Los clientes, sin saber por qué, lo preferían. Algunas mujeres mayores le pellizcaban la mejilla al entregarle la propina, los hombres le contaban chistes que él fingía no entender del todo, y los niños lo miraban con esa curiosidad instintiva que solo despiertan los seres tocados por lo extraordinario.
Pero entre todos ellos, había alguien que siempre volvía.
El aroma a albahaca fresca y ajo dorado flotaba en el aire del restaurante cuando Daniela cruzó la puerta por primera vez. Sus ojos, afilados como los de un halcón, barrieron el local hasta detenerse en Antonio, quien llevaba una bandeja de cerámica llena de humeantes platos de pasta. Una sonrisa lenta se dibujó en sus labios, como si hubiera ganado una apuesta que nadie más conocía.
—Si trabajas aquí, entonces aquí es donde comeré —declaró, dejando caer las palabras con una seguridad que hizo que los dedos de Antonio se aferraran un instante más al borde de la bandeja. No era una sugerencia, sino un pacto no escrito.
Y así comenzó su rutina.
Los días previos a la universidad eran un torbellino de exigencias: la academia había lanzado su curso intensivo para ingresantes, llenando sus horarios con laboratorios donde los matraces brillaban bajo luces frías, bibliotecas donde el susurro de las páginas se mezclaba con el tic-tac de los relojes, y noches en las que hasta el café perdía su efecto contra el cansancio. Pero entre ese caos, Antonio y Daniela tallaban islas de tiempo robado.
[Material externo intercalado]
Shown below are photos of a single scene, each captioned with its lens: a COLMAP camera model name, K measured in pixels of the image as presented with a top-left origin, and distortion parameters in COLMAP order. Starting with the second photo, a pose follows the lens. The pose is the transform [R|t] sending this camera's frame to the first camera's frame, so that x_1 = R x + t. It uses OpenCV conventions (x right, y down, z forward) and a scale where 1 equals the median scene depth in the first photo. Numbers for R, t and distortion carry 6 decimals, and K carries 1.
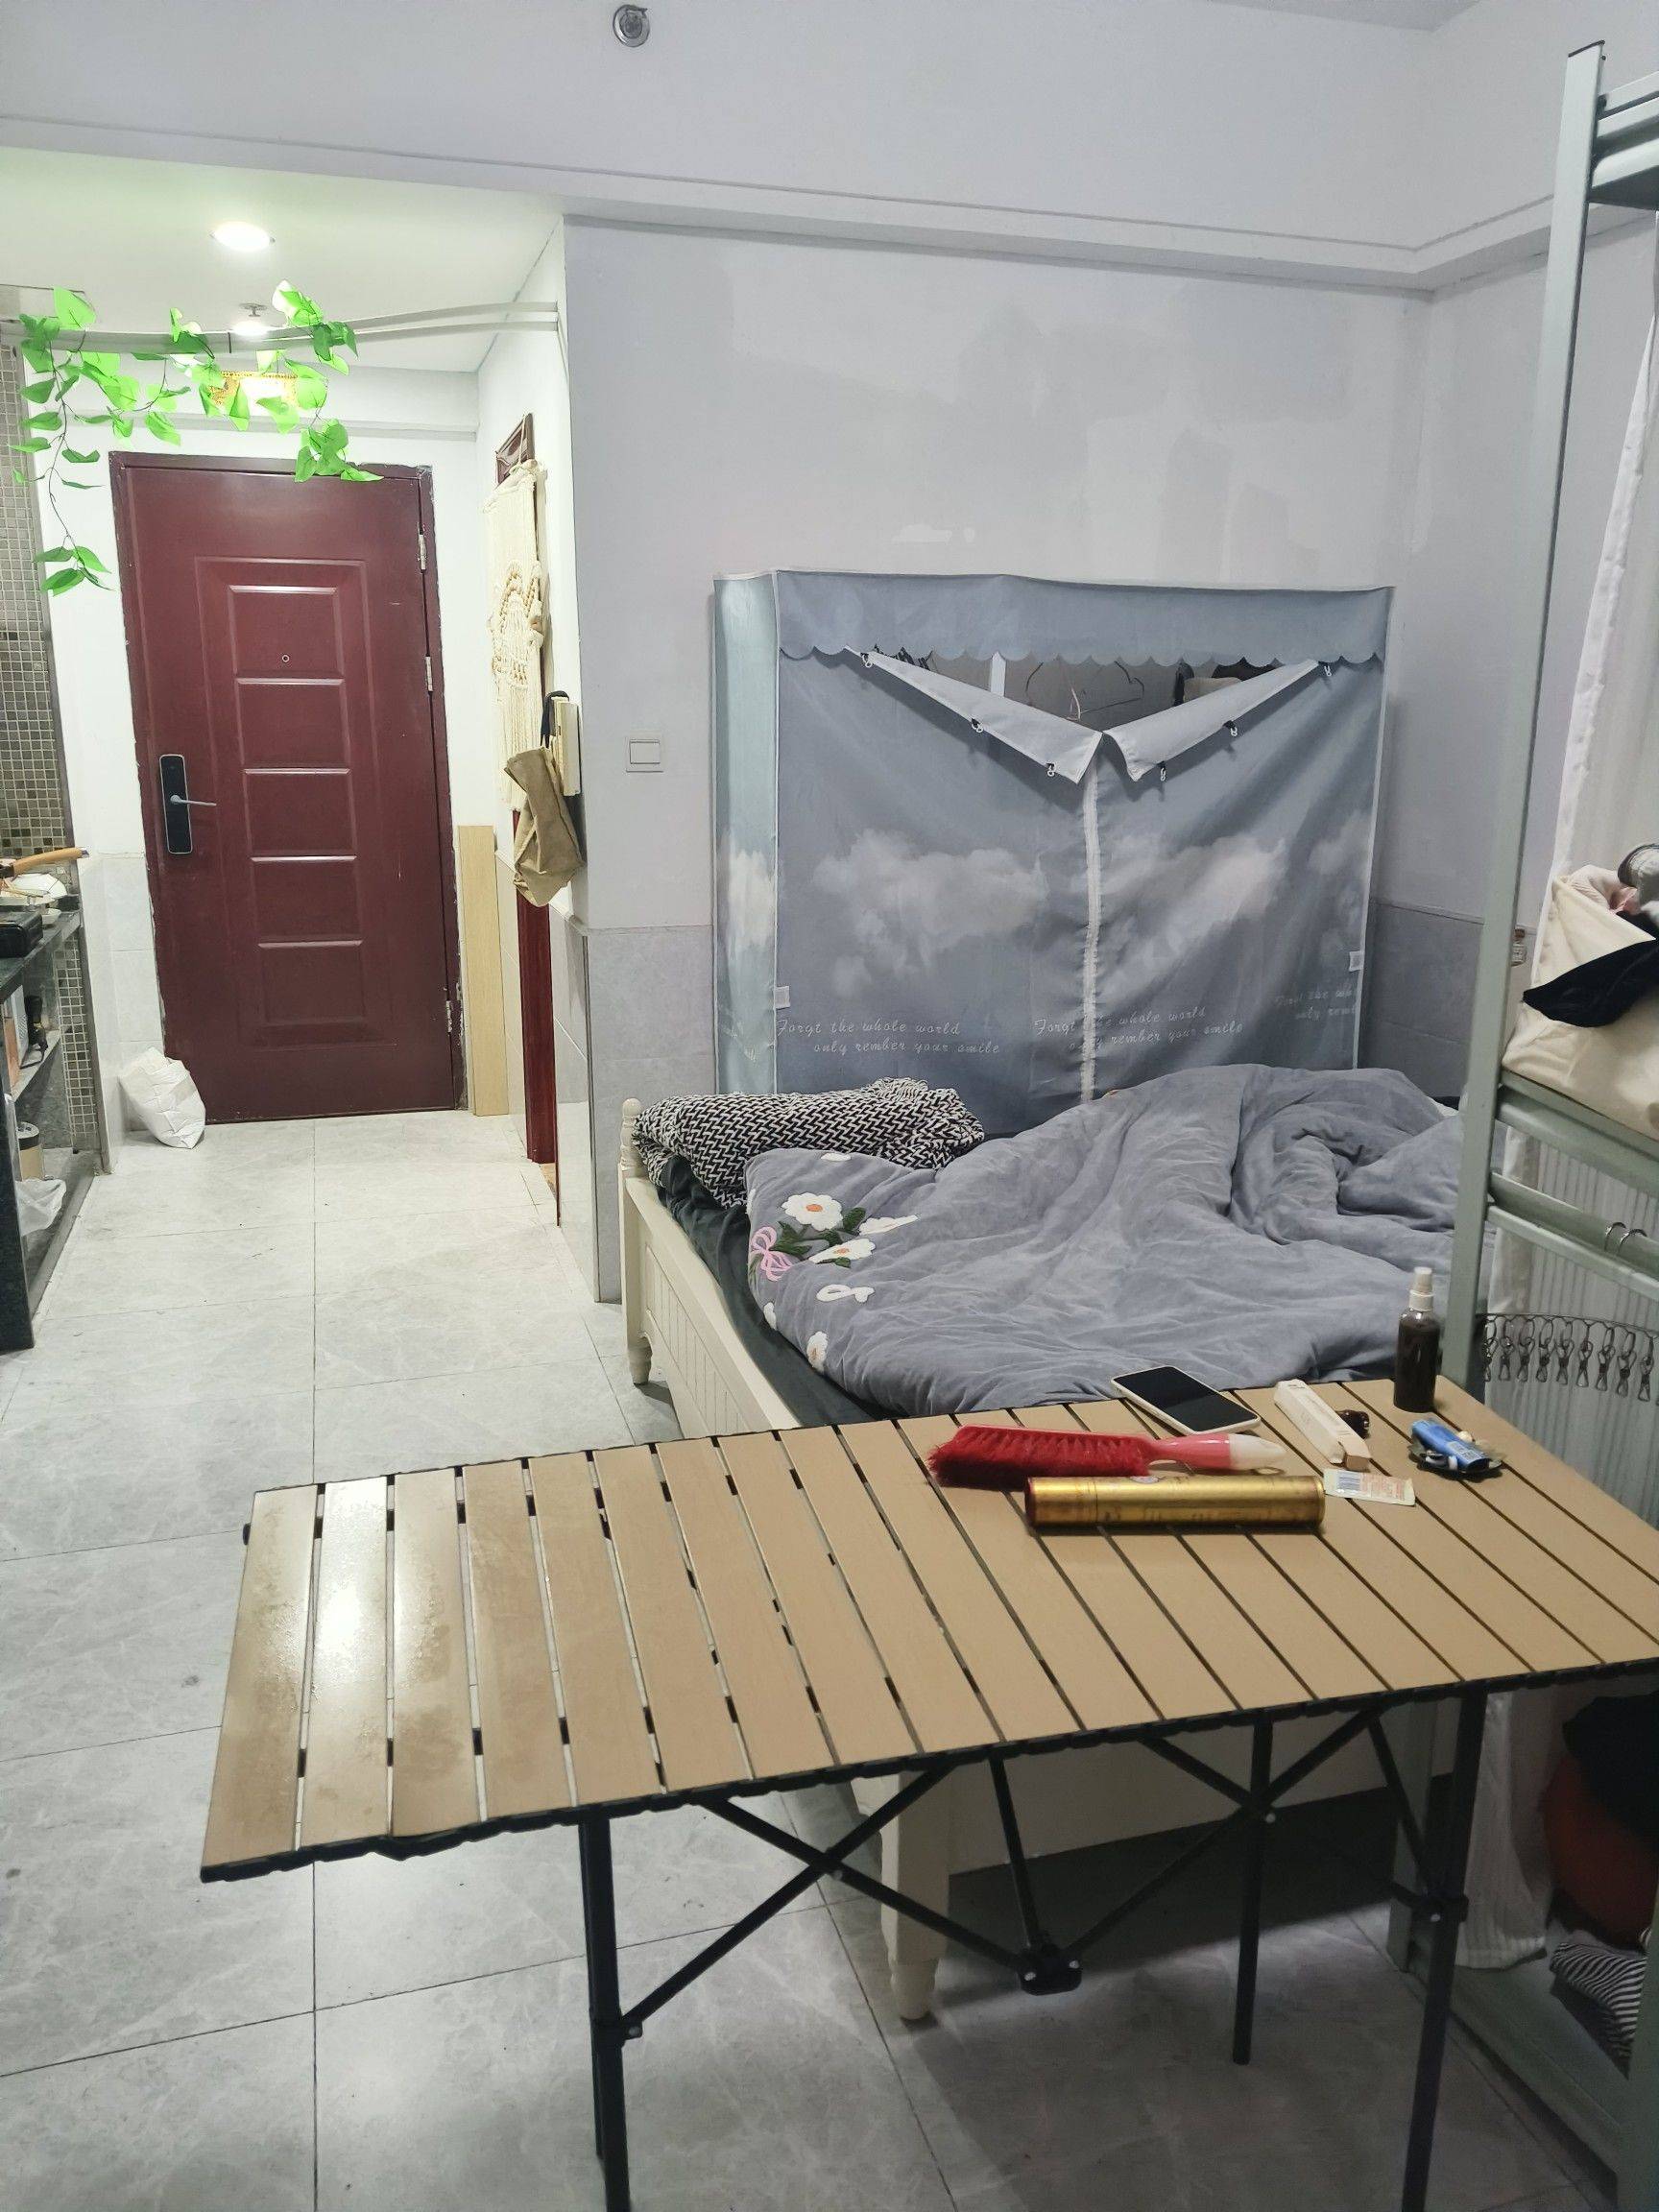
lens RADIAL K [[1696.3, 0, 825.7], [0, 1696.3, 1150.1], [0, 0, 1]] dist [0.106000, -0.145555]
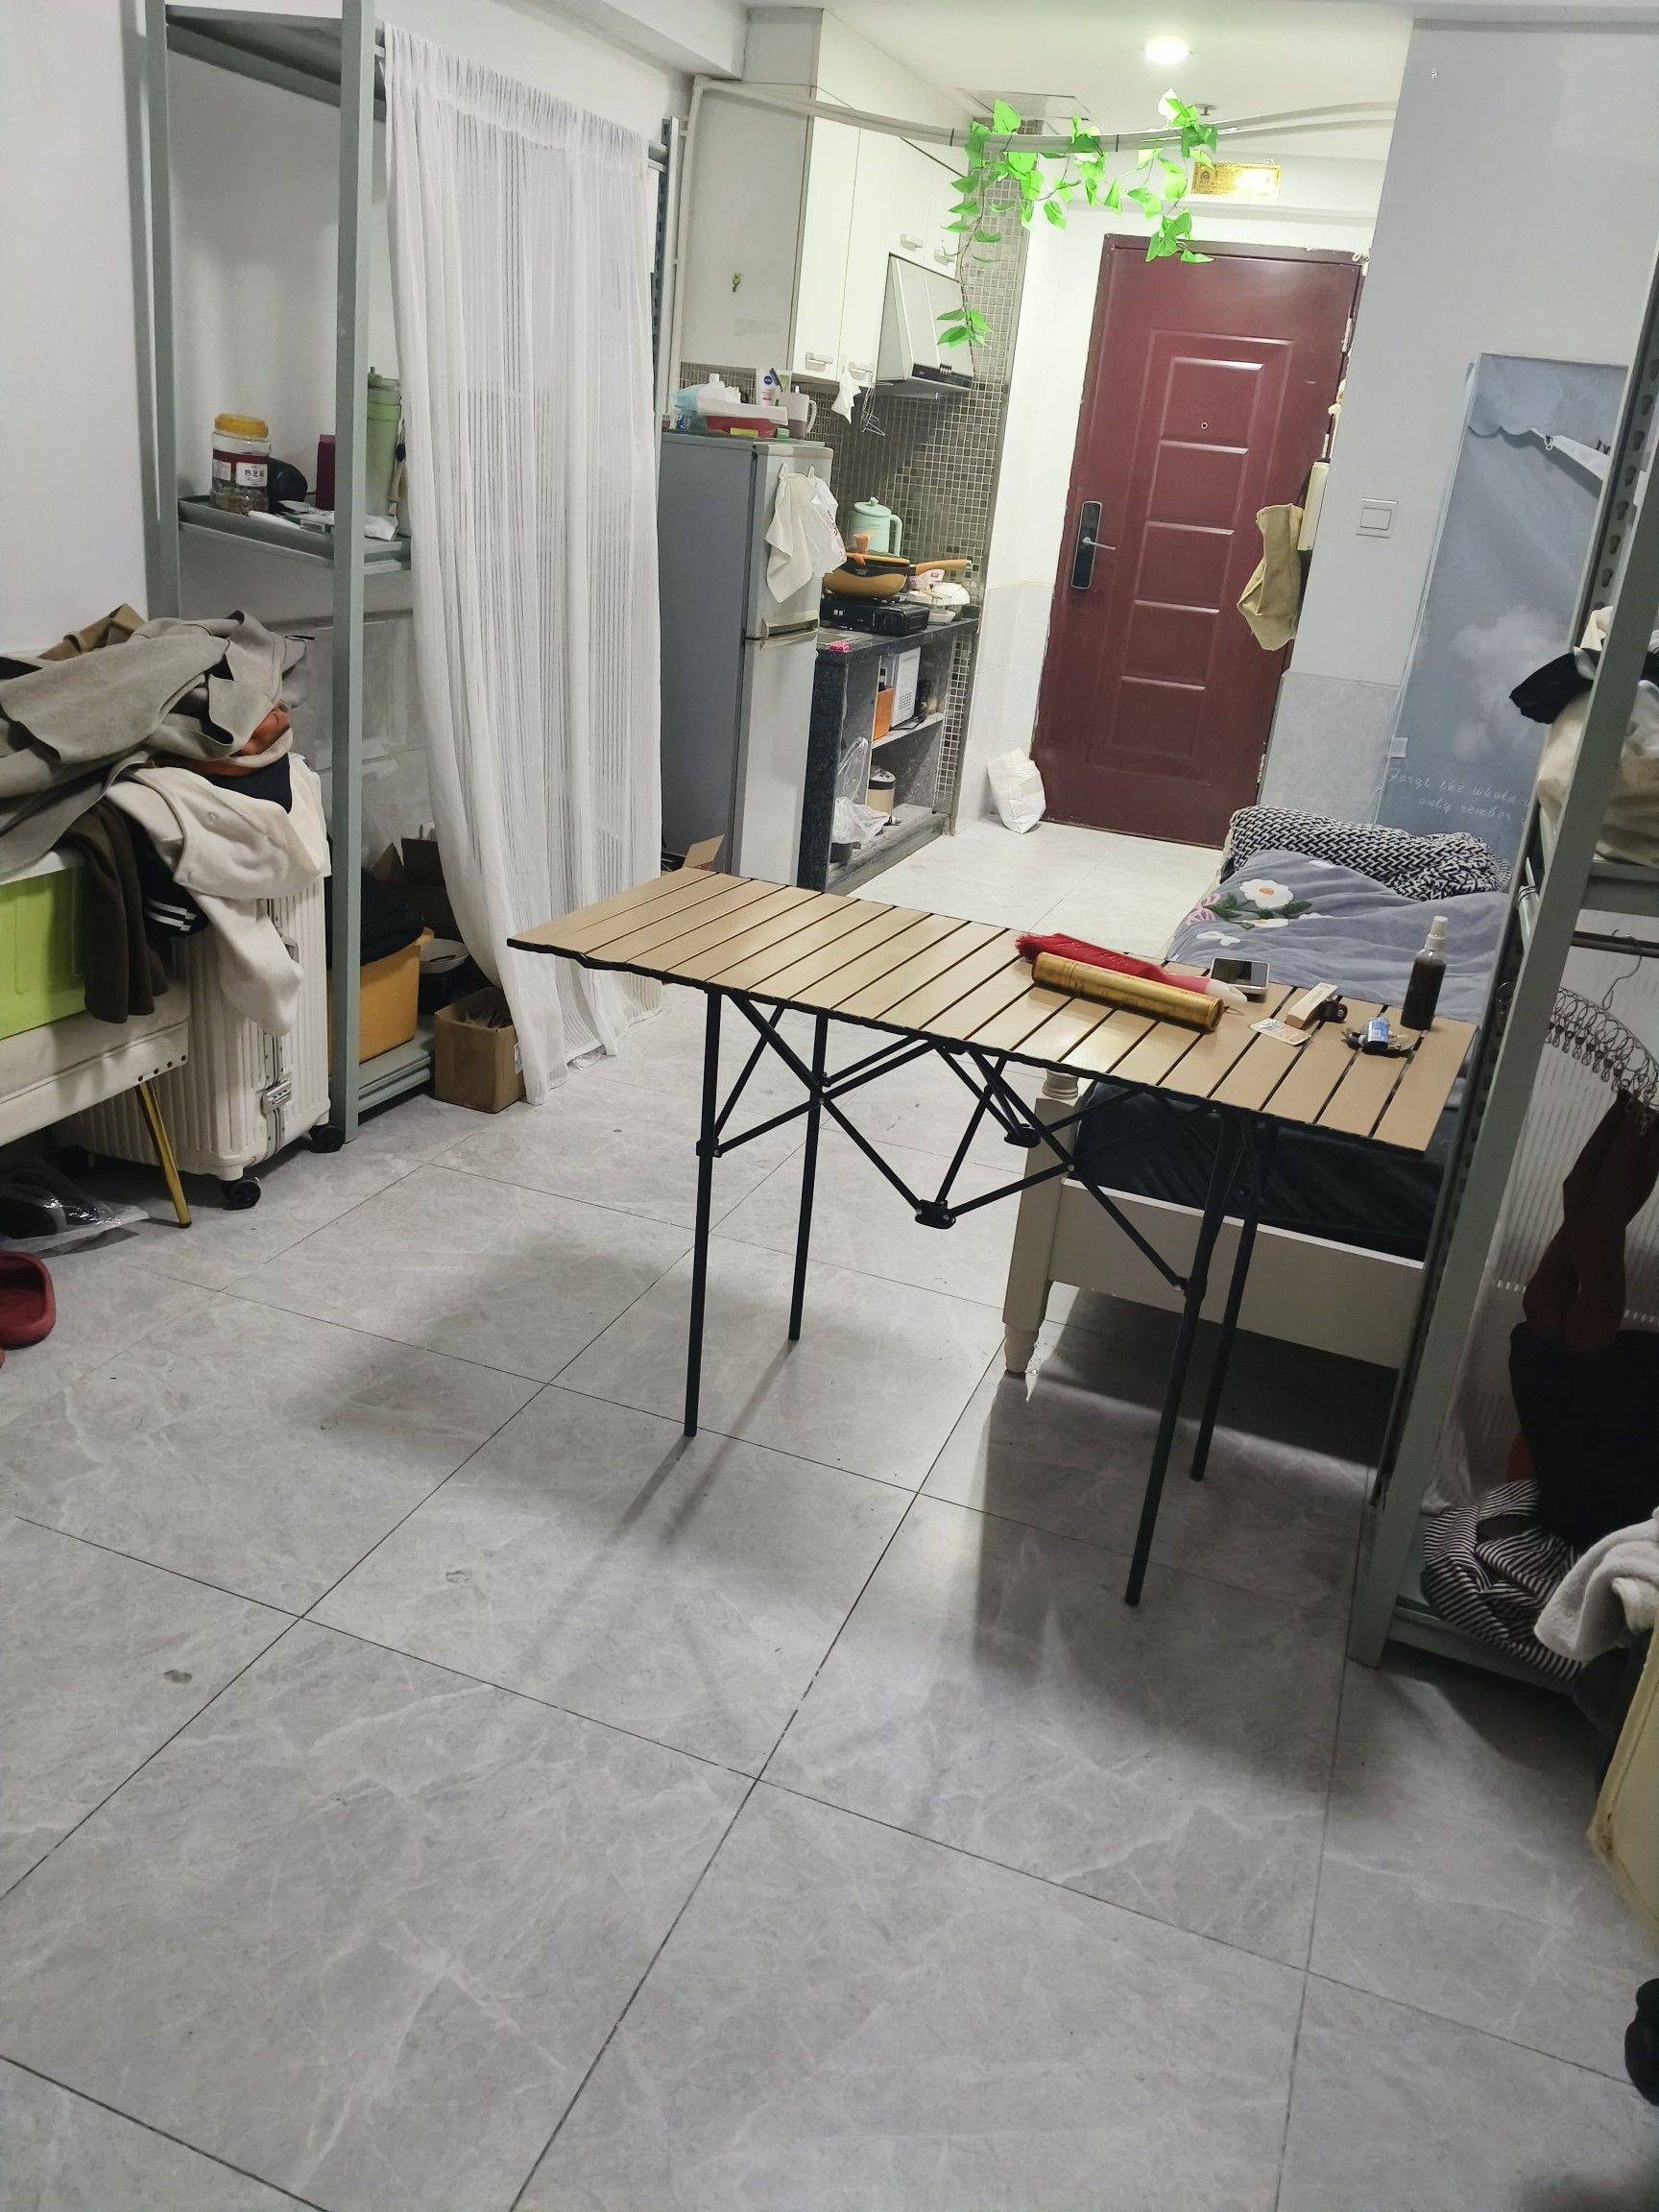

A veces, ella pedía un risotto cremoso que envolvía el local en aromas de queso y vino blanco; otras, se conformaba con una taza de café negro que enfriaba mientras reían por alguna anécdota absurda de la academia. La bebida siempre terminaba intacta, como si el verdadero alimento fueran esas conversaciones.
Una tarde particularmente gris, con la lluvia golpeando los vidrios del restaurante como dedos impacientes, Daniela giró su cuchara entre los dedos, haciendo que la luz se refractara en pequeños destellos sobre la mesa.
—Nunca pensé que te vería trabajando en algo así —musitó, clavando la cuchara en el azucarero como si plantara una bandera—. Creí que tu única habilidad era resolver ecuaciones y recordar cada libro de medicina de memoria.
Antonio rio, pero el sonido tenía un eco extraño, como si saliera de muy lejos.
—Es parte de mi aprendizaje —respondió, observando cómo una mujer mayor en la mesa contigua cerraba los ojos al probar la primera cucharada de sopa—. Además, me gusta ver cómo los humanos disfrutan la comida. Es… una experiencia fascinante.
Daniela inclinó la cabeza. El vapor del café se enroscaba alrededor de su rostro, difuminando sus facciones por un instante.
—Tienes una forma muy peculiar de ver la vida—.
—Quizás porque para mí, cada día en este mundo es un descubrimiento—, sus palabras cayeron al plato como migajas de un pan que ella no podía ver.
El silencio que siguió fue denso, cargado. Daniela lo estudió con esa mirada suya que parecía capaz de diseccionar verdades ocultas entre los pliegues de las sonrisas ajenas. Antonio sintió cómo su máscara de normalidad se resquebrajaba bajo ese escrutinio, como las sombras de su naturaleza verdadera bailaban en los bordes de la conversación.